Kabila vem se esforçando por impor sua autoridade ao vasto Estado em dissolução que ele governa, e tem poucos aliados internacionais que veriam sua manutenção do poder como receita para a paz.

As atitudes com relação a Paul Kagame, em Ruanda, são mais complicadas. Ele vem sendo a força política dominante no país desde o genocídio de 1994, e conta com forte apoio de um grupo altamente influente de líderes empresariais e políticos dos Estados Unidos e da Europa –conhecido como "Amigos de Ruanda".

Eles elogiam o papel desempenhado por Kagame na estabilização de seu minúsculo país e no fomento ao desenvolvimento, e tendem a desconsiderar seu lado mais sombrio.

Nos últimos meses, Kagame vem se mostrando cada vez mais ambivalente sobre seus planos para o pós-2017, quando termina seu segundo mandato de sete anos como presidente. Caso decida mudar a constituição e disputar o posto de novo, quase certamente teria algum apoio internacional.

Algumas instituições políticas africanas se provaram suficientemente robustas para derrotar ambições quanto a terceiros mandatos - notavelmente as da Nigéria e Moçambique.

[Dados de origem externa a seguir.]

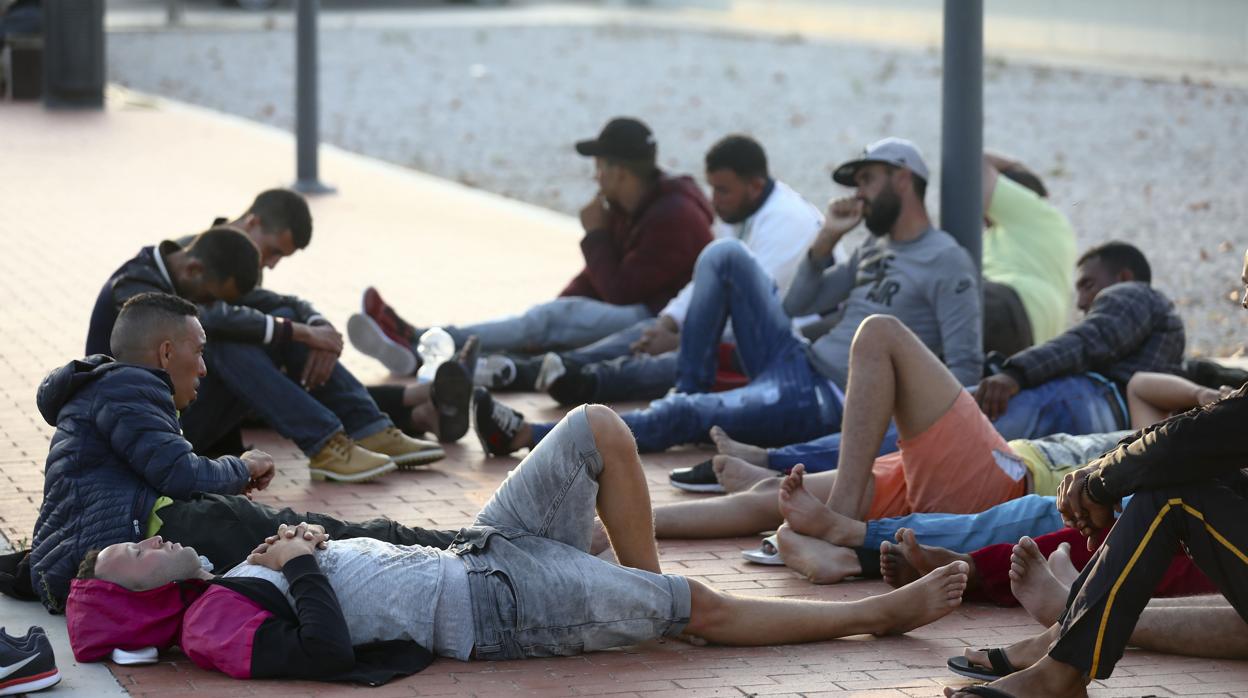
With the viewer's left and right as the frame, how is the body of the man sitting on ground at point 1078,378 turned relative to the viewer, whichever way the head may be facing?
facing to the left of the viewer

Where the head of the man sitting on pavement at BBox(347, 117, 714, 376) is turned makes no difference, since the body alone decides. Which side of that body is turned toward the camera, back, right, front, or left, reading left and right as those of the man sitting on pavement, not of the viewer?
left

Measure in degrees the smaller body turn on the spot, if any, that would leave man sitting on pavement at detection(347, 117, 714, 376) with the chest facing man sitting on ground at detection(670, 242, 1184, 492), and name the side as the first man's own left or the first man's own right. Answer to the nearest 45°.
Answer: approximately 135° to the first man's own left

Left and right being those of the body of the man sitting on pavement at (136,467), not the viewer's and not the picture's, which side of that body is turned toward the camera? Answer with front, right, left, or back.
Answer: right

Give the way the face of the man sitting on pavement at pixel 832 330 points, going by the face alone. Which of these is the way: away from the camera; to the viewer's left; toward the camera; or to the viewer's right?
to the viewer's left

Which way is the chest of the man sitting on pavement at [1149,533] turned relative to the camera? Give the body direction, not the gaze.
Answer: to the viewer's left

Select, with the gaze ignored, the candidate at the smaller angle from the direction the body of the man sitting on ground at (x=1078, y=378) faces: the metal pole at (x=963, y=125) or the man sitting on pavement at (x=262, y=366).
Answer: the man sitting on pavement

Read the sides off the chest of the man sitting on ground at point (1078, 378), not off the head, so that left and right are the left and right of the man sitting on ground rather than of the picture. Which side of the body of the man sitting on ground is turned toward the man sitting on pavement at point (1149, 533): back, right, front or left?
left

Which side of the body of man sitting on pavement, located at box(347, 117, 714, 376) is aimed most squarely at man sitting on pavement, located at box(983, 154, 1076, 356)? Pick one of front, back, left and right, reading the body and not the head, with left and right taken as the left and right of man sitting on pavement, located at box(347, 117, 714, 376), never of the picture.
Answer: back

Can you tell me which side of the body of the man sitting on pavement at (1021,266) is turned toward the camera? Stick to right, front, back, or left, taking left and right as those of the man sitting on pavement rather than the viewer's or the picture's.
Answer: left

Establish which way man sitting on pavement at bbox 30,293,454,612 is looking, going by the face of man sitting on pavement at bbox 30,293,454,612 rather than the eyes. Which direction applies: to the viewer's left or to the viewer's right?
to the viewer's right

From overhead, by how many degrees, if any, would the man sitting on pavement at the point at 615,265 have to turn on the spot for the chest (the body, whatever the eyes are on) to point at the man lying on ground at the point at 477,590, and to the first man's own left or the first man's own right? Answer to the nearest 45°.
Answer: approximately 90° to the first man's own left

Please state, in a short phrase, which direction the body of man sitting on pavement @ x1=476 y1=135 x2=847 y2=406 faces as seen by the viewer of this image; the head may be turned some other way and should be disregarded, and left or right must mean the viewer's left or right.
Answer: facing to the left of the viewer
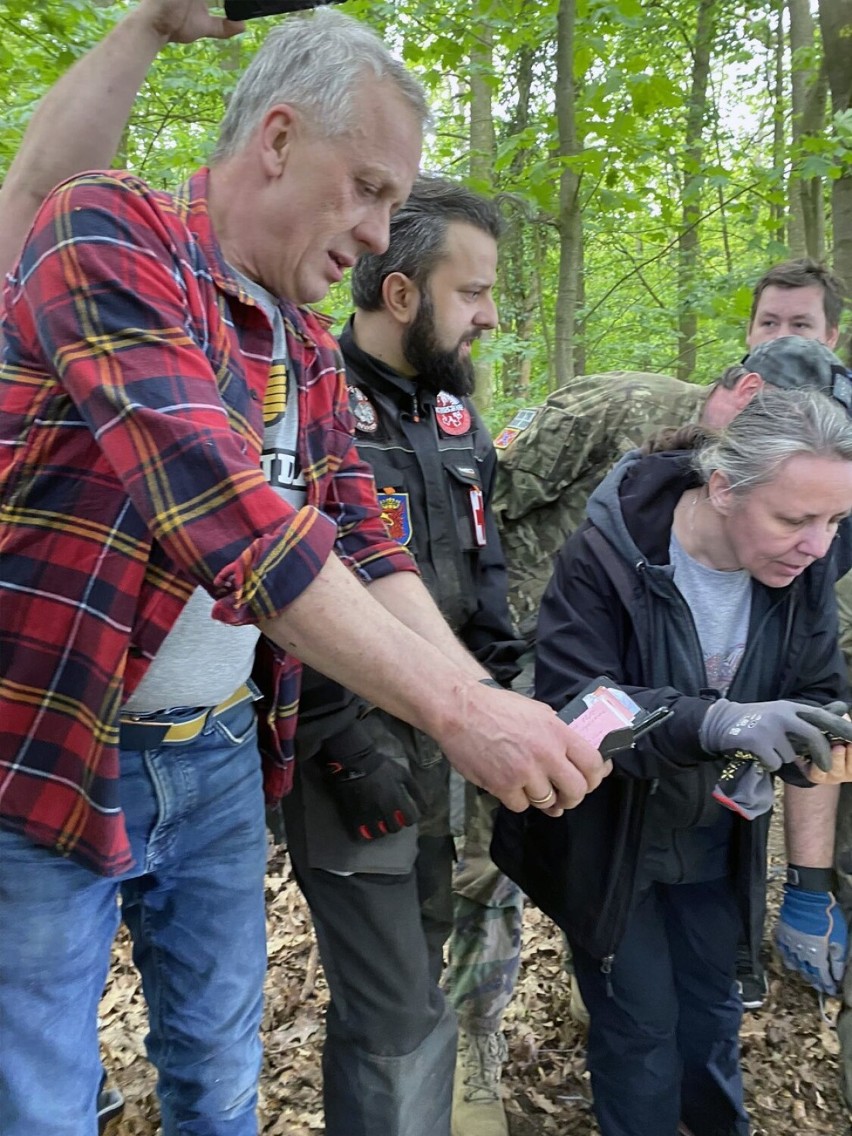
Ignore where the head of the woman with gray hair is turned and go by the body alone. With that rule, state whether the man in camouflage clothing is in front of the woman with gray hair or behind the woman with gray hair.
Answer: behind

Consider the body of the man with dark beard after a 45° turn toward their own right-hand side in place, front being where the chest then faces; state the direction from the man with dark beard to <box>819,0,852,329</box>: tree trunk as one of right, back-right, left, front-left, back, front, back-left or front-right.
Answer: back-left

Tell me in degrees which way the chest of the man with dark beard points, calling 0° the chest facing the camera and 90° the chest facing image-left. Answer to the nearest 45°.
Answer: approximately 315°

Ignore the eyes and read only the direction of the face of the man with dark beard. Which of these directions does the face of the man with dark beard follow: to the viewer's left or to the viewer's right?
to the viewer's right

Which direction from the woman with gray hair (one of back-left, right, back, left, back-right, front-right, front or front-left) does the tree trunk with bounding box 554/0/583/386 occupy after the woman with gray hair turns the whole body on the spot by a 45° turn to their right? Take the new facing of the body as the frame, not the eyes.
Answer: back

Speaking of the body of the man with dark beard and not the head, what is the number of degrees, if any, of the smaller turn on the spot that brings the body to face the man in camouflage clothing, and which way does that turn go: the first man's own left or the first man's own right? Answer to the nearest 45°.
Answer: approximately 90° to the first man's own left

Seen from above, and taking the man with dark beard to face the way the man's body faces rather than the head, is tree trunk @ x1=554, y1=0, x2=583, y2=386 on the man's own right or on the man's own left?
on the man's own left

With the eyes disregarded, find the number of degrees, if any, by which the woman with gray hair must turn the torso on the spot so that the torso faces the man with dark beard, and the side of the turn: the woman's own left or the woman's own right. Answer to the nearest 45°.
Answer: approximately 135° to the woman's own right

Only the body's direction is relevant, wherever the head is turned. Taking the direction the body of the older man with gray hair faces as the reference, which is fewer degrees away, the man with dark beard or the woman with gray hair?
the woman with gray hair
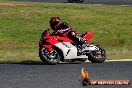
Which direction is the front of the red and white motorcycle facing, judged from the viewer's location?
facing to the left of the viewer

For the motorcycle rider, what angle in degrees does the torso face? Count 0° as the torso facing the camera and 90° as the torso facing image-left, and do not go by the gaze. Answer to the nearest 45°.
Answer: approximately 90°
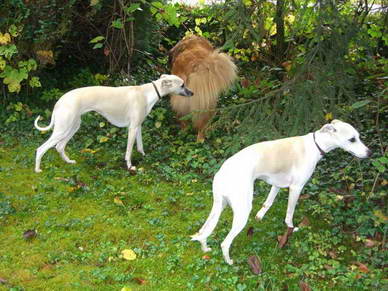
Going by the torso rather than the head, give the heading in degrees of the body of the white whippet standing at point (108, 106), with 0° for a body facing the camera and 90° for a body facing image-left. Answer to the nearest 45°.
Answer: approximately 270°

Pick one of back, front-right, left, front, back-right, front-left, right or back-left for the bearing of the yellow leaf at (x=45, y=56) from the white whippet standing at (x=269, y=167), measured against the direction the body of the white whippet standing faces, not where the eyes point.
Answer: left

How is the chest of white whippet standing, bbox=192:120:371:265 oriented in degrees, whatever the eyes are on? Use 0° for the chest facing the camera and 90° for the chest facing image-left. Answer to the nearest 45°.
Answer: approximately 225°

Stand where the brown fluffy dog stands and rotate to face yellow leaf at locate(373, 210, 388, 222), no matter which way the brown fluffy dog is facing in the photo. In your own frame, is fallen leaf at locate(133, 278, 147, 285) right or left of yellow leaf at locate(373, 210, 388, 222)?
right

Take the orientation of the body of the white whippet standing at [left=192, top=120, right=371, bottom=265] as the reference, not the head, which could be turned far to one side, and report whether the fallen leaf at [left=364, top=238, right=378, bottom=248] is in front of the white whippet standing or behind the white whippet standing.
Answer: in front

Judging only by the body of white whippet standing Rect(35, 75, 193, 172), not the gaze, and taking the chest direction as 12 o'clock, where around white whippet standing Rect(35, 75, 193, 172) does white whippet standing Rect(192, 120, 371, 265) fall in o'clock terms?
white whippet standing Rect(192, 120, 371, 265) is roughly at 2 o'clock from white whippet standing Rect(35, 75, 193, 172).

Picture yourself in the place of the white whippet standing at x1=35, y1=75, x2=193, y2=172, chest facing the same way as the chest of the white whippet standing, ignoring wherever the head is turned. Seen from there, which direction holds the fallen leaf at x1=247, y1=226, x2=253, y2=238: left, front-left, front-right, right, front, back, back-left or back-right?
front-right

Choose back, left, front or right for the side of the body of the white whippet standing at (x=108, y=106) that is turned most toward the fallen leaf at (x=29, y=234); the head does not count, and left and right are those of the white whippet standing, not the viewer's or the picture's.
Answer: right

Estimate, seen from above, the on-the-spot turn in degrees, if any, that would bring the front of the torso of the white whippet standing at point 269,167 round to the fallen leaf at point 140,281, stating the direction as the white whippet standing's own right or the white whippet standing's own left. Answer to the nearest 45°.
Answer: approximately 180°

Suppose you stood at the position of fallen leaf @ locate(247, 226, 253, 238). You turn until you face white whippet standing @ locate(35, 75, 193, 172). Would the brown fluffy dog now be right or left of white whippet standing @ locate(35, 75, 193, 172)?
right
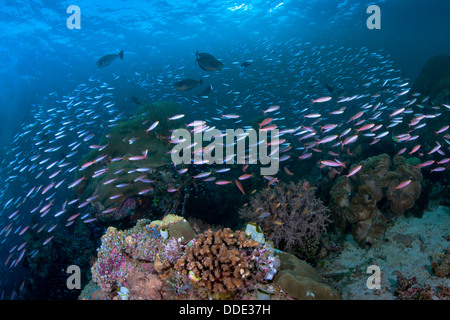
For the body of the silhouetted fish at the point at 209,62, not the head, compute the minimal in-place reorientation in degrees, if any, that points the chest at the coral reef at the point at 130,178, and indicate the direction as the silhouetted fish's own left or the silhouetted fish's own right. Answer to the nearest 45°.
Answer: approximately 135° to the silhouetted fish's own right

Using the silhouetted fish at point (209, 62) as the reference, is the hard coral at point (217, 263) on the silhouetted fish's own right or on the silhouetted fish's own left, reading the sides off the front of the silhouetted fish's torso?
on the silhouetted fish's own right

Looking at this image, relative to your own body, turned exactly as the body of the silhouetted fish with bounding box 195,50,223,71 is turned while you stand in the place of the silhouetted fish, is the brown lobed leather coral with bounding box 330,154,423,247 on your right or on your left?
on your right

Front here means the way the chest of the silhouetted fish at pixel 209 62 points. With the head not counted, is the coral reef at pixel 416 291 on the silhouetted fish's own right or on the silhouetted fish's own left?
on the silhouetted fish's own right

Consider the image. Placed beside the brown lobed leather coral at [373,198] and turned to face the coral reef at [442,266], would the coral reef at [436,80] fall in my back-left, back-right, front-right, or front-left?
back-left

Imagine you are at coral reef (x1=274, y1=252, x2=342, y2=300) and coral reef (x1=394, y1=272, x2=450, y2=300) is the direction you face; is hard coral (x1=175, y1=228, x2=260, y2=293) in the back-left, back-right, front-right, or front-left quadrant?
back-left

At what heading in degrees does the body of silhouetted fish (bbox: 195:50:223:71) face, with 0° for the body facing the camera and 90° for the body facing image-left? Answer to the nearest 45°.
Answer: approximately 270°

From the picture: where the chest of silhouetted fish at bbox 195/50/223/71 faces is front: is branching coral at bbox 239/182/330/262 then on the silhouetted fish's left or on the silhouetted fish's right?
on the silhouetted fish's right

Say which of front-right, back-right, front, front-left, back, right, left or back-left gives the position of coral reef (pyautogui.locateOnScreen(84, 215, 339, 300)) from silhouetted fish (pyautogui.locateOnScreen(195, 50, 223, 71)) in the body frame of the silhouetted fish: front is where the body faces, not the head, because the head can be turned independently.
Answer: right

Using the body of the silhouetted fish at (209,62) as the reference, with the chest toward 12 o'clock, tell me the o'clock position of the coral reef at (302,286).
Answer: The coral reef is roughly at 3 o'clock from the silhouetted fish.

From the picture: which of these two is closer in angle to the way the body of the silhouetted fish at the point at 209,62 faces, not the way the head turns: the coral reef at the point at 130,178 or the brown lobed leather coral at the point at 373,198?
the brown lobed leather coral
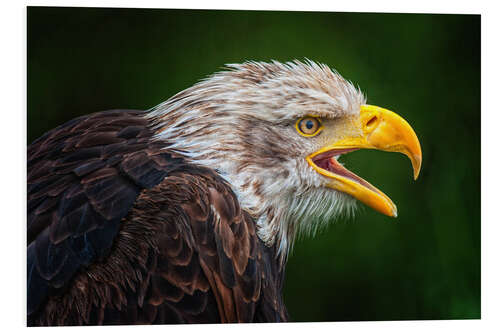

Mas cresce o perigo de que os dominós comecem a cair.

"Se um ou dois líderes africanos forem capazes de mudar suas constituições a fim de se conferirem períodos de poder ilimitados, isso estabelecerá um precedente", disse Johnny Carson, que até o ano passado foi secretário assistente de Estado dos Estados Unidos para questões africanas.

"O que efetivamente solapará o crescimento continuado da democracia e constitucionalismo na África e provavelmente servirá de abertura para uma nova era de ditadores".